- _ACTION ITEM_:
Repeat the entries exactly, keeping every line as it is.

Collected data entries
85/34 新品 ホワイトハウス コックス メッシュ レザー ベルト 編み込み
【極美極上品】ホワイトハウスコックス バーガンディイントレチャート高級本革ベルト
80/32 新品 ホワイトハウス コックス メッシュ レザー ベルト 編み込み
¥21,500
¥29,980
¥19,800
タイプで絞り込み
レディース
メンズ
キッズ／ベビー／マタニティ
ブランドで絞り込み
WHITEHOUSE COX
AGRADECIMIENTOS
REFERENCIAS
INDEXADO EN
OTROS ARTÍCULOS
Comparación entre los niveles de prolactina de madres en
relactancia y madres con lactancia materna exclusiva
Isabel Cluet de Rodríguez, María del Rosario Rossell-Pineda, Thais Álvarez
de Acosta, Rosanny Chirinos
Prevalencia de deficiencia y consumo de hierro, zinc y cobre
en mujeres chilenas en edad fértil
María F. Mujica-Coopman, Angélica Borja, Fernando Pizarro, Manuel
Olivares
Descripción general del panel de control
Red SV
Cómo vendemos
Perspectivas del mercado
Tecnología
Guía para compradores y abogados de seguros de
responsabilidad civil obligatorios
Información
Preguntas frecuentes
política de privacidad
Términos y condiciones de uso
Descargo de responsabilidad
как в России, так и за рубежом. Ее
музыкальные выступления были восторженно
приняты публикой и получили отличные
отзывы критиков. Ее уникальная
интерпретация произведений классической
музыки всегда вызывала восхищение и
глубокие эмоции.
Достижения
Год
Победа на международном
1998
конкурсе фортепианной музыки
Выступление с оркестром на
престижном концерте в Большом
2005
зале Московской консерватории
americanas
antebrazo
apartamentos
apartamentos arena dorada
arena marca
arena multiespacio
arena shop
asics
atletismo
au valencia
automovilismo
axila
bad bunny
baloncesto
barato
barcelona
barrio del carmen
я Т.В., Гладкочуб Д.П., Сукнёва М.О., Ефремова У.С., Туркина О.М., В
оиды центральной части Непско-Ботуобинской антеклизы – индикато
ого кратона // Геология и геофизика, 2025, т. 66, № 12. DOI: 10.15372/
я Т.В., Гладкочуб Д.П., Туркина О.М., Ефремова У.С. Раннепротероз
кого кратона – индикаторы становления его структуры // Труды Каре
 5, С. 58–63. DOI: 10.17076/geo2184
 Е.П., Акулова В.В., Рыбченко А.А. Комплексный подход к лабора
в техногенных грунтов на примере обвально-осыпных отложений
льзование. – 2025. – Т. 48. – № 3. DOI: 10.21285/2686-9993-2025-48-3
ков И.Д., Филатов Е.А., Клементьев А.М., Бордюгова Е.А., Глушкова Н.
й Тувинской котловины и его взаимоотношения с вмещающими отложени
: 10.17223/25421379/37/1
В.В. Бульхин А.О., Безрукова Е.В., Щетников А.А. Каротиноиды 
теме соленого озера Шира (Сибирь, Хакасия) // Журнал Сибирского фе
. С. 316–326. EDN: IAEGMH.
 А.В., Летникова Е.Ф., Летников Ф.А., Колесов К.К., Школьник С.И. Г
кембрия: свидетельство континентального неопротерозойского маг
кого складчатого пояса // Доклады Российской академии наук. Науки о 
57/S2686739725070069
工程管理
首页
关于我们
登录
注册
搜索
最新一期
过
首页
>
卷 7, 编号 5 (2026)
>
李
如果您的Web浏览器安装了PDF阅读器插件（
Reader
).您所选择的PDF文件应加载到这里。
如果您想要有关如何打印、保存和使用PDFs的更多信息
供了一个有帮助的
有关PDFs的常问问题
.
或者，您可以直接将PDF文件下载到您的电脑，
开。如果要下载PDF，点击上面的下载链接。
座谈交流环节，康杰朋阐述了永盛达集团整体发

- _WRITTEN ANSWER_:
85/34 新品 ホワイトハウス コックス メッシュ レザー ベルト 編み込み
【極美極上品】ホワイトハウスコックス バーガンディイントレチャート高級本革ベルト
80/32 新品 ホワイトハウス コックス メッシュ レザー ベルト 編み込み
¥21,500
¥29,980
¥19,800
タイプで絞り込み
レディース
メンズ
キッズ／ベビー／マタニティ
ブランドで絞り込み
WHITEHOUSE COX
AGRADECIMIENTOS
REFERENCIAS
INDEXADO EN
OTROS ARTÍCULOS
Comparación entre los niveles de prolactina de madres en
relactancia y madres con lactancia materna exclusiva
Isabel Cluet de Rodríguez, María del Rosario Rossell-Pineda, Thais Álvarez
de Acosta, Rosanny Chirinos
Prevalencia de deficiencia y consumo de hierro, zinc y cobre
en mujeres chilenas en edad fértil
María F. Mujica-Coopman, Angélica Borja, Fernando Pizarro, Manuel
Olivares
Descripción general del panel de control
Red SV
Cómo vendemos
Perspectivas del mercado
Tecnología
Guía para compradores y abogados de seguros de
responsabilidad civil obligatorios
Información
Preguntas frecuentes
política de privacidad
Términos y condiciones de uso
Descargo de responsabilidad
как в России, так и за рубежом. Ее
музыкальные выступления были восторженно
приняты публикой и получили отличные
отзывы критиков. Ее уникальная
интерпретация произведений классической
музыки всегда вызывала восхищение и
глубокие эмоции.
Достижения
Год
Победа на международном
1998
конкурсе фортепианной музыки
Выступление с оркестром на
престижном концерте в Большом
2005
зале Московской консерватории
americanas
antebrazo
apartamentos
apartamentos arena dorada
arena marca
arena multiespacio
arena shop
asics
atletismo
au valencia
automovilismo
axila
bad bunny
baloncesto
barato
barcelona
barrio del carmen
я Т.В., Гладкочуб Д.П., Сукнёва М.О., Ефремова У.С., Туркина О.М., В
оиды центральной части Непско-Ботуобинской антеклизы – индикато
ого кратона // Геология и геофизика, 2025, т. 66, № 12. DOI: 10.15372/
я Т.В., Гладкочуб Д.П., Туркина О.М., Ефремова У.С. Раннепротероз
кого кратона – индикаторы становления его структуры // Труды Каре
 5, С. 58–63. DOI: 10.17076/geo2184
 Е.П., Акулова В.В., Рыбченко А.А. Комплексный подход к лабора
в техногенных грунтов на примере обвально-осыпных отложений
льзование. – 2025. – Т. 48. – № 3. DOI: 10.21285/2686-9993-2025-48-3
ков И.Д., Филатов Е.А., Клементьев А.М., Бордюгова Е.А., Глушкова Н.
й Тувинской котловины и его взаимоотношения с вмещающими отложени
: 10.17223/25421379/37/1
В.В. Бульхин А.О., Безрукова Е.В., Щетников А.А. Каротиноиды 
теме соленого озера Шира (Сибирь, Хакасия) // Журнал Сибирского фе
. С. 316–326. EDN: IAEGMH.
 А.В., Летникова Е.Ф., Летников Ф.А., Колесов К.К., Школьник С.И. Г
кембрия: свидетельство континентального неопротерозойского маг
кого складчатого пояса // Доклады Российской академии наук. Науки о 
57/S2686739725070069
工程管理
首页
关于我们
登录
注册
搜索
最新一期
过
首页
>
卷 7, 编号 5 (2026)
>
李
如果您的Web浏览器安装了PDF阅读器插件（
Reader
).您所选择的PDF文件应加载到这里。
如果您想要有关如何打印、保存和使用PDFs的更多信息
供了一个有帮助的
有关PDFs的常问问题
.
或者，您可以直接将PDF文件下载到您的电脑，
开。如果要下载PDF，点击上面的下载链接。
座谈交流环节，康杰朋阐述了永盛达集团整体发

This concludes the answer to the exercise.